Keypoint text descriptions:
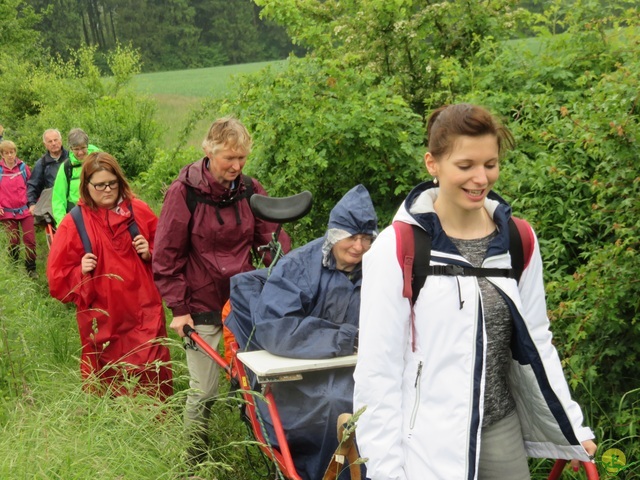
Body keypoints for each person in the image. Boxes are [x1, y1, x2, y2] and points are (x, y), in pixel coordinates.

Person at [353, 103, 597, 480]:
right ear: (432, 164)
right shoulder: (398, 248)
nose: (480, 178)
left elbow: (538, 339)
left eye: (490, 164)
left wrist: (574, 424)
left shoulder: (518, 239)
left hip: (499, 427)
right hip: (425, 440)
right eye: (465, 166)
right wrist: (385, 469)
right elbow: (378, 371)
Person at [152, 116, 291, 467]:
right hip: (199, 304)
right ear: (209, 150)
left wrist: (282, 276)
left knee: (261, 384)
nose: (236, 166)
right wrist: (179, 309)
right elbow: (167, 255)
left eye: (242, 158)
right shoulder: (183, 193)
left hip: (243, 303)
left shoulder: (249, 189)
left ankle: (265, 455)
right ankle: (193, 459)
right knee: (205, 391)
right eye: (229, 157)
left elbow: (270, 238)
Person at [249, 184, 377, 480]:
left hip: (358, 371)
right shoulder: (299, 267)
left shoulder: (379, 268)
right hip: (300, 380)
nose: (358, 247)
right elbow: (276, 327)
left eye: (366, 238)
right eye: (350, 237)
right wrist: (345, 339)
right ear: (334, 234)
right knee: (335, 404)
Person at [47, 152, 172, 399]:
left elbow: (169, 256)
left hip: (143, 314)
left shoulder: (139, 211)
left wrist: (151, 253)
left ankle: (156, 432)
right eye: (100, 185)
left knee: (150, 377)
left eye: (112, 183)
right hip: (101, 321)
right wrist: (79, 270)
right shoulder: (74, 223)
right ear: (86, 186)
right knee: (107, 383)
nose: (107, 190)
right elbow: (56, 281)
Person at [0, 140, 37, 278]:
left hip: (25, 210)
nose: (10, 155)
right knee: (13, 240)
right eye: (6, 153)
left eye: (12, 152)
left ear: (15, 152)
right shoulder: (0, 170)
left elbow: (32, 186)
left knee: (30, 239)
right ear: (2, 155)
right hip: (7, 212)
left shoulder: (23, 168)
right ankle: (13, 266)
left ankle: (31, 268)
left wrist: (34, 204)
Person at [51, 128, 100, 226]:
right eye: (76, 149)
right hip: (77, 216)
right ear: (70, 149)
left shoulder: (99, 160)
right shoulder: (66, 167)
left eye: (83, 148)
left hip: (100, 212)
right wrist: (63, 224)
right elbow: (58, 199)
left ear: (88, 145)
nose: (80, 152)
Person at [27, 129, 70, 216]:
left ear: (61, 140)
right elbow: (33, 184)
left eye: (56, 140)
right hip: (54, 203)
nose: (54, 143)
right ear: (45, 145)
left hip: (72, 200)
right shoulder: (42, 163)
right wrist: (32, 203)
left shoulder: (71, 158)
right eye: (50, 141)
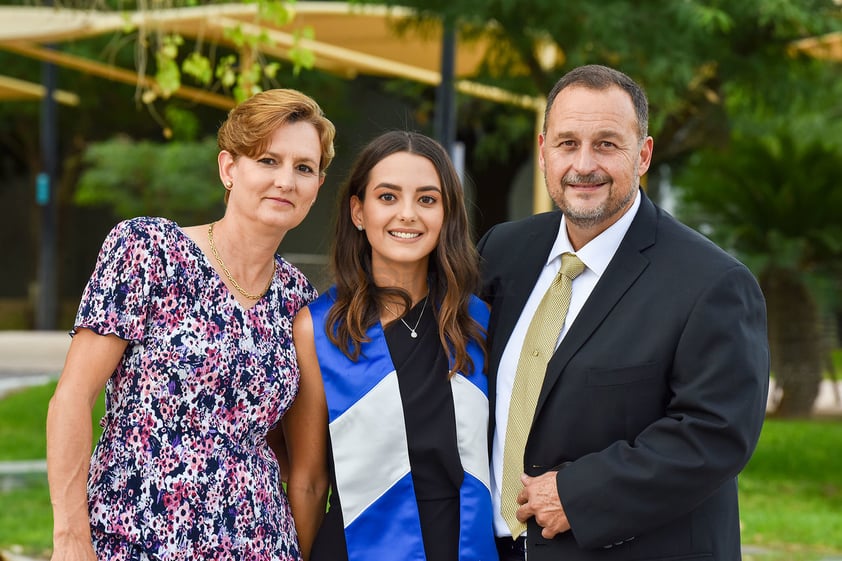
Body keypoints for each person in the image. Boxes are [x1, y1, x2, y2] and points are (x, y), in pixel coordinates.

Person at [478, 64, 770, 560]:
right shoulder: (501, 251)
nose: (584, 164)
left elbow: (715, 434)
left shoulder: (713, 283)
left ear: (644, 154)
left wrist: (577, 494)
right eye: (568, 143)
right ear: (544, 149)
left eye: (607, 144)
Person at [46, 88, 335, 561]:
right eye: (268, 160)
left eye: (304, 167)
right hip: (134, 537)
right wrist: (71, 538)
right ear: (229, 169)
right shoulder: (148, 250)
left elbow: (300, 466)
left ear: (317, 185)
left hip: (260, 545)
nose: (286, 180)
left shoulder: (298, 299)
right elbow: (72, 399)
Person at [283, 130, 499, 561]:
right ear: (358, 211)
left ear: (446, 214)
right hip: (359, 546)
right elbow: (308, 481)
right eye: (387, 197)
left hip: (465, 547)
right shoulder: (319, 329)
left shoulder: (480, 323)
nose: (408, 215)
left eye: (427, 199)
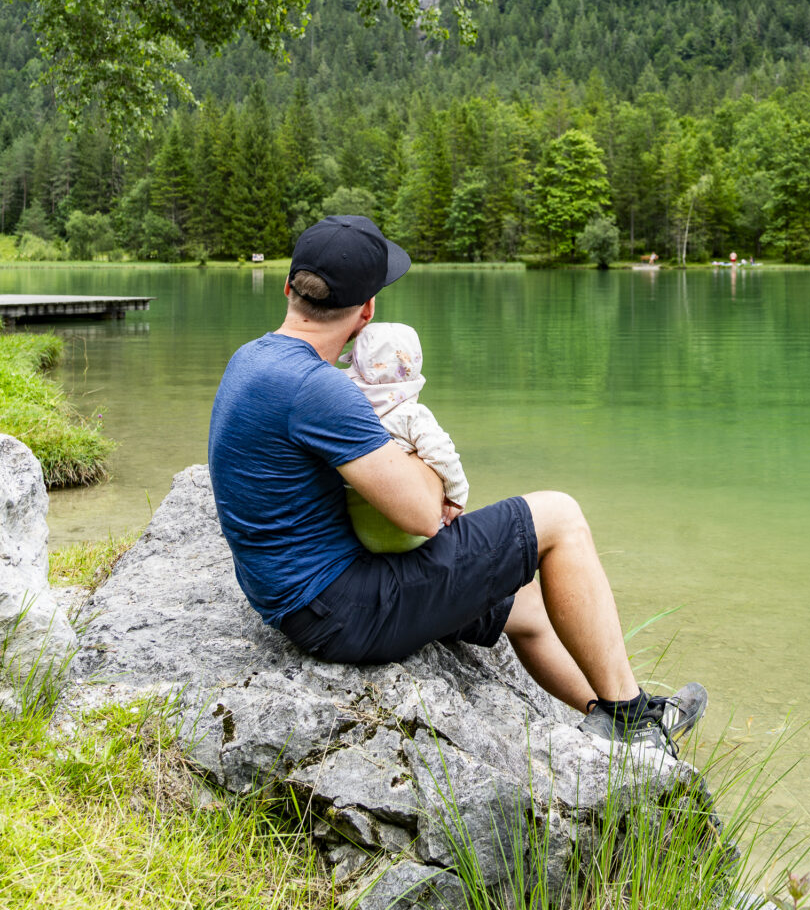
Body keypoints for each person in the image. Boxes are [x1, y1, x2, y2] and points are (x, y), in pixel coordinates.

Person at [208, 214, 706, 759]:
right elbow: (422, 514)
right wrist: (420, 452)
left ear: (289, 288)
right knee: (559, 517)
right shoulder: (319, 390)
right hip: (340, 611)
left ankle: (607, 717)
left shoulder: (252, 358)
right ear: (368, 310)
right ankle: (637, 721)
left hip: (299, 600)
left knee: (526, 604)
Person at [344, 320, 468, 554]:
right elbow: (443, 455)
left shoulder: (352, 413)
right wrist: (458, 495)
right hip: (412, 536)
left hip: (364, 534)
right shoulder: (411, 415)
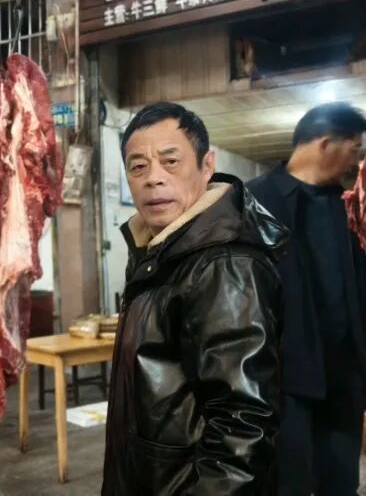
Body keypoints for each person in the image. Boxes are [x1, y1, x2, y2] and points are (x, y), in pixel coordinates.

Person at [102, 102, 287, 495]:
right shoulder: (161, 252)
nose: (153, 179)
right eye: (138, 166)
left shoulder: (223, 264)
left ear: (207, 166)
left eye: (170, 162)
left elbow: (243, 427)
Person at [247, 102, 366, 496]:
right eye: (353, 149)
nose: (355, 160)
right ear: (325, 144)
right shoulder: (253, 201)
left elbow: (360, 289)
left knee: (341, 484)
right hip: (285, 380)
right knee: (287, 485)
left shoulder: (345, 205)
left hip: (343, 378)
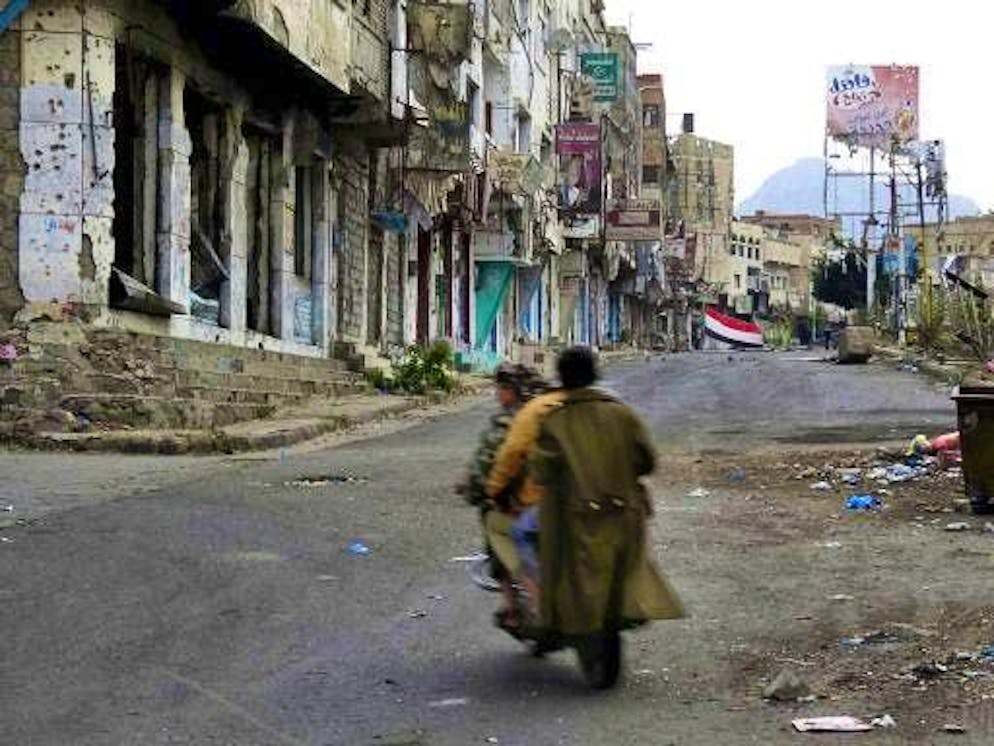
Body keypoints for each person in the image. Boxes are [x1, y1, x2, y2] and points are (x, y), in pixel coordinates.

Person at [528, 347, 684, 635]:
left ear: (562, 378)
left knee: (552, 551)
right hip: (626, 516)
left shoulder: (554, 422)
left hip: (577, 521)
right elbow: (646, 461)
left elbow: (540, 471)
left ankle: (556, 620)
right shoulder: (622, 414)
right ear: (593, 375)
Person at [484, 378, 566, 625]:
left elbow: (509, 456)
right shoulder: (599, 408)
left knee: (512, 531)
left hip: (548, 504)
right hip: (598, 501)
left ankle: (537, 597)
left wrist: (494, 490)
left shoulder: (535, 411)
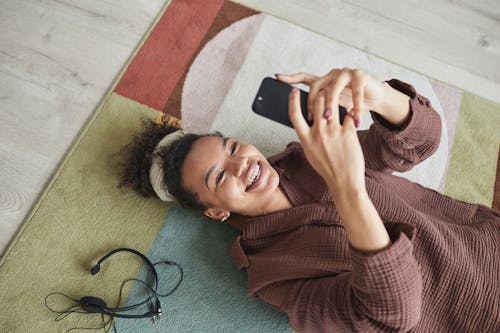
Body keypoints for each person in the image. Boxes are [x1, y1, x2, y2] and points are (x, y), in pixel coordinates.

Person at [119, 68, 499, 332]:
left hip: (486, 248)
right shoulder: (270, 275)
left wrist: (379, 97)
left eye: (232, 147)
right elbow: (392, 315)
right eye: (219, 177)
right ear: (217, 211)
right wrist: (348, 187)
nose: (242, 165)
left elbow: (422, 143)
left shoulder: (307, 156)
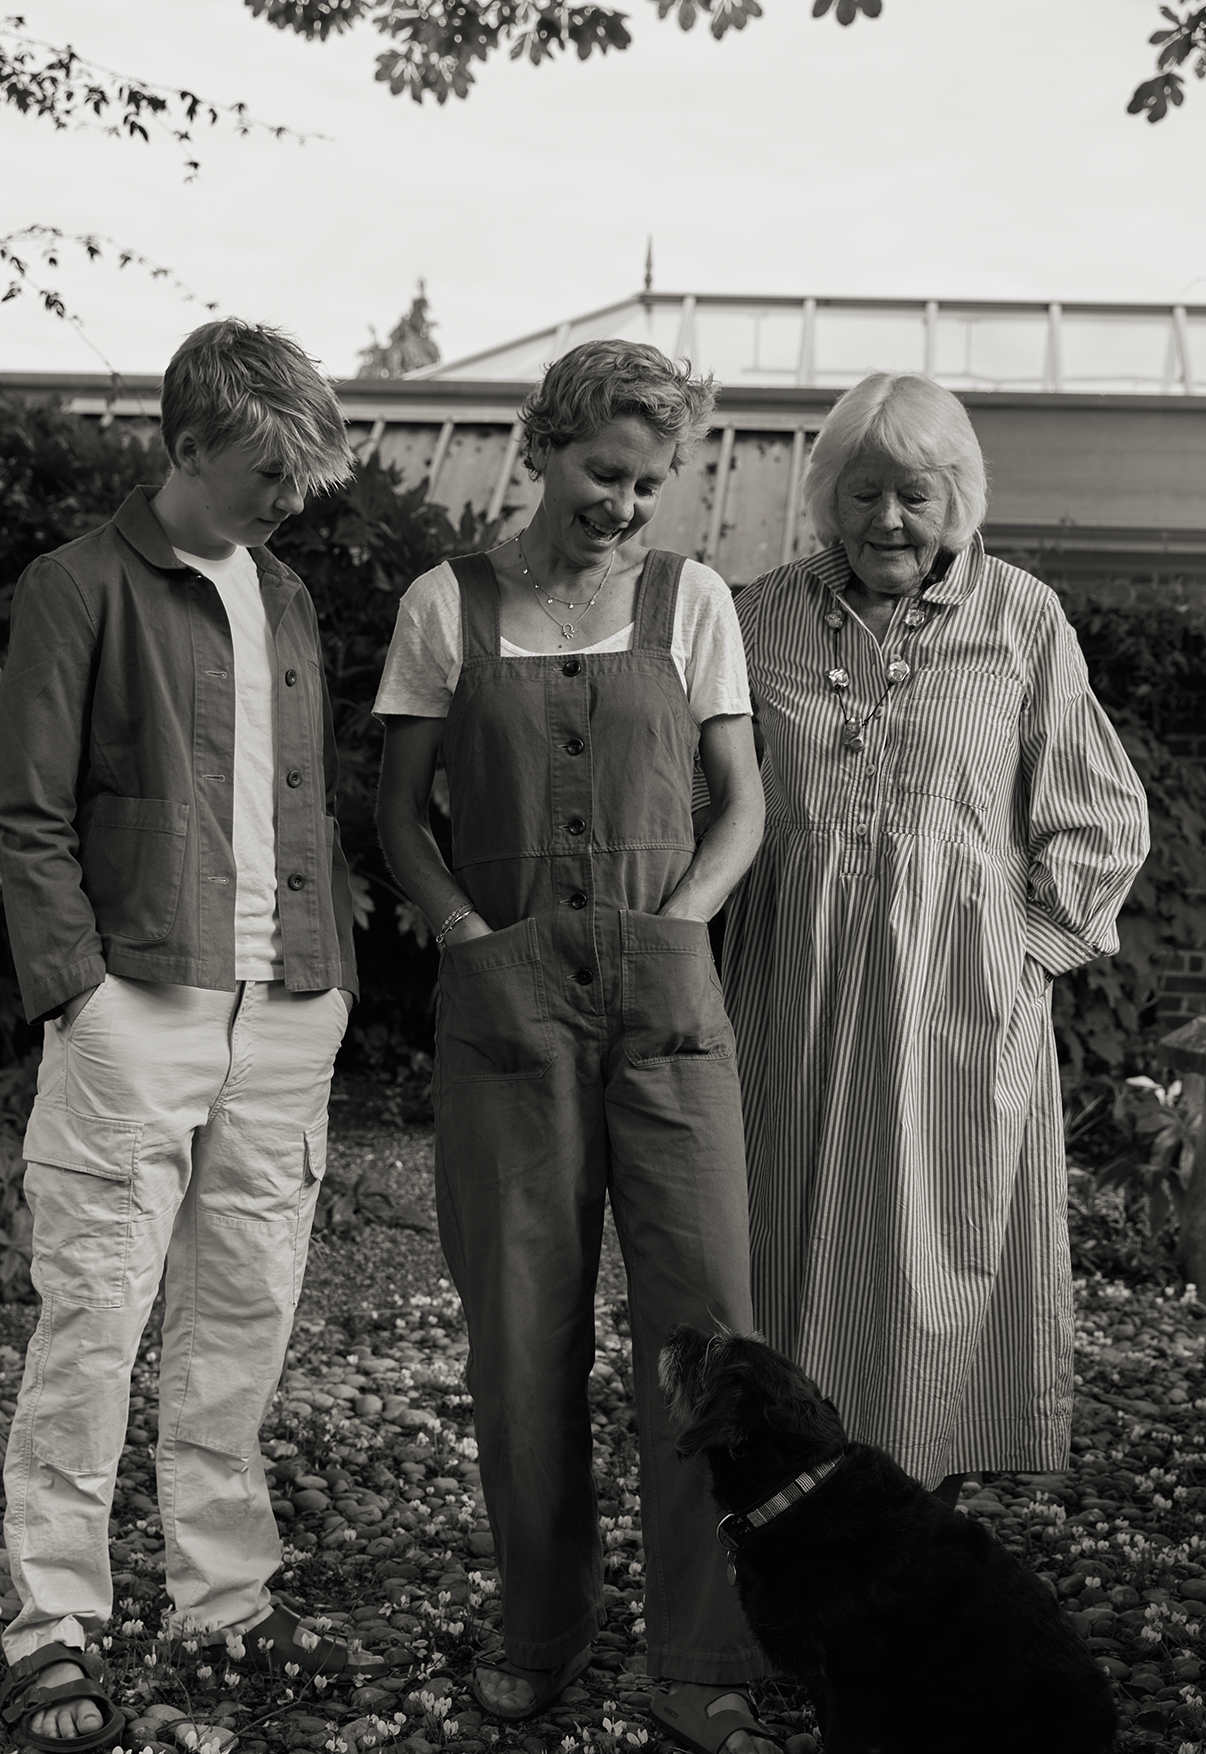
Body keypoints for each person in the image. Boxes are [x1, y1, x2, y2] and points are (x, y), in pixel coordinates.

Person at [372, 340, 775, 1754]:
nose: (627, 506)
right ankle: (539, 1629)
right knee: (520, 1334)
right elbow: (398, 813)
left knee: (704, 1331)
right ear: (545, 447)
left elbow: (742, 804)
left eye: (653, 484)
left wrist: (682, 920)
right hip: (504, 1009)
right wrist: (464, 928)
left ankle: (701, 1654)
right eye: (607, 473)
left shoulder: (696, 601)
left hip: (671, 1008)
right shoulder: (445, 603)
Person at [0, 318, 373, 1753]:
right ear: (186, 444)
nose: (286, 500)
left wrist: (328, 982)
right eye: (264, 469)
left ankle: (221, 1595)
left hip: (287, 1010)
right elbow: (23, 815)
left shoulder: (281, 592)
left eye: (303, 475)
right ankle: (45, 1625)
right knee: (95, 1314)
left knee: (244, 1316)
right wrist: (78, 995)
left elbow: (297, 801)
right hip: (135, 1006)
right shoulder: (75, 585)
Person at [719, 371, 1149, 1507]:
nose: (885, 522)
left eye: (912, 494)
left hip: (954, 993)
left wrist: (1027, 949)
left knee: (933, 1242)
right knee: (781, 1222)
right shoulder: (752, 615)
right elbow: (697, 797)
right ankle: (779, 1500)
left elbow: (1100, 810)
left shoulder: (1020, 617)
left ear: (954, 496)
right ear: (827, 495)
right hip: (788, 979)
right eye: (862, 494)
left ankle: (914, 1513)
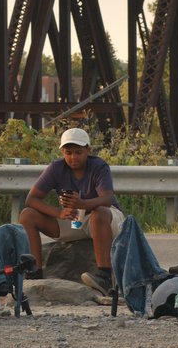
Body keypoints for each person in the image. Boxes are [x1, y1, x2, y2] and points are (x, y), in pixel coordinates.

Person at [18, 127, 125, 296]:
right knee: (27, 215)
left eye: (78, 152)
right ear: (62, 152)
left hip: (104, 218)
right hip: (74, 218)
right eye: (68, 153)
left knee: (99, 213)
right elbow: (32, 199)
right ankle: (35, 272)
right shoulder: (56, 168)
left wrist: (83, 203)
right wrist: (58, 213)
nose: (73, 157)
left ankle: (104, 276)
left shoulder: (98, 166)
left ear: (88, 150)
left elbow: (107, 198)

• _DIRECTIONS_
The lines to be transcribed are those from the first line of the data above through the line holding "left shoulder: (518, 239)", inclusive; copy them exactly and only, leaving out the pictures.

• _WRITTEN RESPONSE_
Body keypoints for each person in the image. Boxes are [x1, y1, x2, y2] and points are (x, y), in pixel coordinates.

Person at [353, 103, 597, 480]:
right ear: (432, 164)
right shoulder: (398, 248)
nose: (480, 178)
left elbow: (538, 339)
left eye: (490, 164)
left wrist: (574, 424)
left shoulder: (518, 239)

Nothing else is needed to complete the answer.